----- Material supplied
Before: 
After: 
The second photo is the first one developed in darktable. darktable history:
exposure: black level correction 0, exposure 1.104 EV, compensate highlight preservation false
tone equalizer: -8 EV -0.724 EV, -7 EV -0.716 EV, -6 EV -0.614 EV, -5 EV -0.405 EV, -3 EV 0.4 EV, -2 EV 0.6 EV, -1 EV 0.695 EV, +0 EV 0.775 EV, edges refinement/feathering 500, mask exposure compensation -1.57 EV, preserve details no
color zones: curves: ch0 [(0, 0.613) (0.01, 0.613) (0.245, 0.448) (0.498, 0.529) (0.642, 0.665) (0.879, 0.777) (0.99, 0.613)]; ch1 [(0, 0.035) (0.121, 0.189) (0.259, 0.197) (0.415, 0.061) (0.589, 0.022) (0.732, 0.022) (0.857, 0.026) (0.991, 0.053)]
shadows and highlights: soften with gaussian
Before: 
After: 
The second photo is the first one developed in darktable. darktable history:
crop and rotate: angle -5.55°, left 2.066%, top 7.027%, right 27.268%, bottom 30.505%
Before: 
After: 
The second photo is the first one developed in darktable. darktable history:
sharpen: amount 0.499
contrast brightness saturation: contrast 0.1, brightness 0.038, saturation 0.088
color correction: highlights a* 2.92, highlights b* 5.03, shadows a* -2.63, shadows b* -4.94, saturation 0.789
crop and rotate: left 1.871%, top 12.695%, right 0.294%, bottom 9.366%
----------
* _Short problem_:
Copy out the lines from the start of the lines above up to and including the line containing "exposure: black level", reproducing them word for word.

* _Expected output_:
Before: 
After: 
The second photo is the first one developed in darktable. darktable history:
exposure: black level correction 0, exposure 1.104 EV, compensate highlight preservation false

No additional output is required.